The form may have some hidden field with a value which looks random. This would be a type of CSRF (Cross-site request forgery) token, meant to protect forms from being submitted except when the form is generated and shown to the user. If your login form has a CSRF token field, then you will need to have a curl request to first load the form page and save the CSRF field's value and then use it to submit the login form (along with your username and password). The CSRF token may be in the form element, but it could also be in a sent cookie. Either way, you'll have to save some output from the initial request and look at the format.

This means you not only need to retrieve the page using curl, you need to be able to parse the resulting html to find the csrf token and get its unique value. Since you are only looking for one field and it should be on one line, you can probably do this using common Unix tools like grep, sed, awk, cut. This will depend on the format of the html or the name of the cookie. For cookies, you can just send all the cookies you received instead of parsing them.

Use curl's -d 'arg1=val1&arg2=val2&argN=valN argument to pass each field's value and POST it to the provided target url. For example, if the CSRF field was reallly called 'csrf' then you might POST to the login form like so: curl -d 'username=myname&password=sEcReTwOrD123&csrf=123456' http://example.com/login

How to authenticate to a site with cookies using Curl

When you login to a website with your browser, the way the site continues to consider your browser logged in is via session cookies. Each time your browser requests a new page, it will send the saved cookies for that site, and that will include one which has a "secret" session ID which shows that you've previously successfully authenticated. Sometimes the session ID is in the URL of each request but this is quite uncommon now. So it's important when running 'curl' to login to a site to save your cookies.

Use the -c cookies.txt argument to curl with each request in order to save the cookies to the file cookies.txt. E.g. curl -c cookies.txt http://example.com/login

If the site's CSRF token is in a cookie then you'll need to use the saved cookie jar (send the cookies you saved).

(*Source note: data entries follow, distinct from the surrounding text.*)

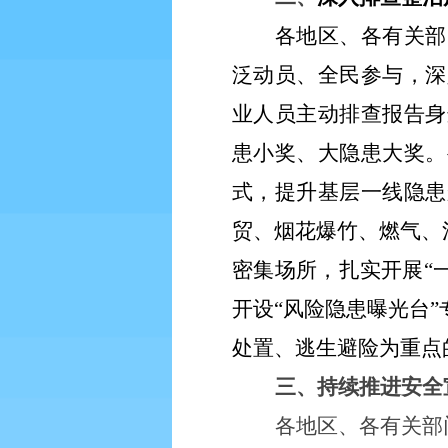
各地区、各有关部
泛动员、全民参与，深
业人员主动排查报告身
患
小
奖、大隐患大奖。
式，提升基层一线隐患
贸、烟花爆竹、燃气、
密集场所，扎实开展“
开设“风险隐患曝光台
处置、逃生避险为重点
三、持续推进安全
各地区、各有关部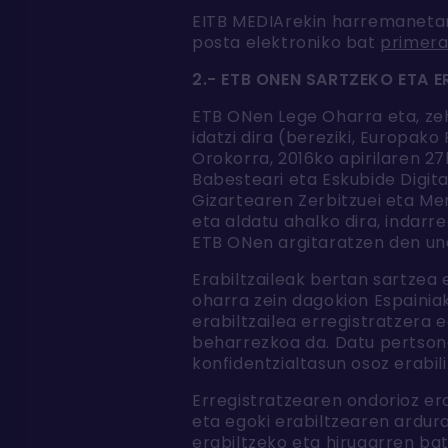
EITB MEDIArekin harremanetan 
posta elektroniko bat
primer
2.- ETB ONEN SARTZEKO ETA 
ETB ONen Lege Oharra eta, ze
idatzi dira (bereziki, Europ
Orokorra, 2016ko apirilaren 2
Babesteari eta Eskubide Digit
Gizartearen Zerbitzuei eta Mer
eta aldatu ahalko dira, indar
ETB ONen argitaratzen den unet
Erabiltzaileak bertan sartzea
oharra zein dagokion Espainia
erabiltzailea erregistratzera 
beharrezkoa da. Datu pertsona
konfidentzialtasun osoz erabili
Erregistratzearen ondorioz era
eta egoki erabiltzearen ardura
erabiltzeko eta hirugarren ba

To send the cookies stored in cookies.txt use -b cookies.txt. You can save and send in the same command with the same file.

More curl crawling tricks

Now that you are logged in, you can request the pages you want using your saved session/auth cookie. But some web servers will try to block you if they know you're using curl. But all you need to get around this is to send forged HTTP request headers imitating another browser like Chrome.

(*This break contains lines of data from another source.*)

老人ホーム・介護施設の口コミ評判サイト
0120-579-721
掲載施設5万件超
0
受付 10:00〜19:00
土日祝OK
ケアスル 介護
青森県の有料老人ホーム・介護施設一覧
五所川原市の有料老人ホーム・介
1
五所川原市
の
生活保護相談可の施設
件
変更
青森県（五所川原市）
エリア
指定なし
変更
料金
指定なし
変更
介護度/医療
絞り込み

When you load a page in Chrome and have Chrome Developer Tools open to the Network tab, you can inspect the headers which were sent and received with each request (one page load can involve hundreds of requests). Look at the original request for the page, the main url, not all the images or css files. If you click on the name for that resource (it should be the first one) then you'll see the various headers being sent and received. If you right click on the name, you'll have a menu option "Copy as cURL". If you do this, then you can retrieve the page on the command line the same as you did with Chrome.

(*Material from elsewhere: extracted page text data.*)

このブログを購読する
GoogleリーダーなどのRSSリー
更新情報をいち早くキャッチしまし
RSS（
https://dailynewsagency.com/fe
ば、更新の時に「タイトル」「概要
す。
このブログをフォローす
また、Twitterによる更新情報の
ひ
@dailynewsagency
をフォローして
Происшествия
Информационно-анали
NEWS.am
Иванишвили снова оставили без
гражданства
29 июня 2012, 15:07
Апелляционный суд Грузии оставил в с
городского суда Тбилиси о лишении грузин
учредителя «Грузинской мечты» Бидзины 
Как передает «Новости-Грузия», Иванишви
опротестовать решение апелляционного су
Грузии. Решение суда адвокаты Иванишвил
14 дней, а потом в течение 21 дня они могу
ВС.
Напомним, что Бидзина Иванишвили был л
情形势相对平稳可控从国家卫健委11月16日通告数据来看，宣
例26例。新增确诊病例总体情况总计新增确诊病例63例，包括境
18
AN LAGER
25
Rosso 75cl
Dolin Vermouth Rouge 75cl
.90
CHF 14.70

Within the copied command line will be many '-H ...' arguments. These are all sent headers. For example, you'll see things like -H 'accept-encoding: gzip, deflate, sdch' -H 'accept-language: en-US,en;q=0.8' -H 'upgrade-insecure-requests: 1' -H 'user-agent: Mozilla/5.0 (Macintosh; Intel Mac OS X 10_11_1) AppleWebKit/537.36 (KHTML, like Gecko) Chrome/47.0.2526.106 Safari/537.36'. The last one, 'user-agent', specifies that the browser here is (a specific version of) Chrome running on (a specific version of) OSX. You can copy that and use it in all your requests to trick the web server into thinking you're running Chrome, not curl.

You can do all the curl stuff in PHP as well.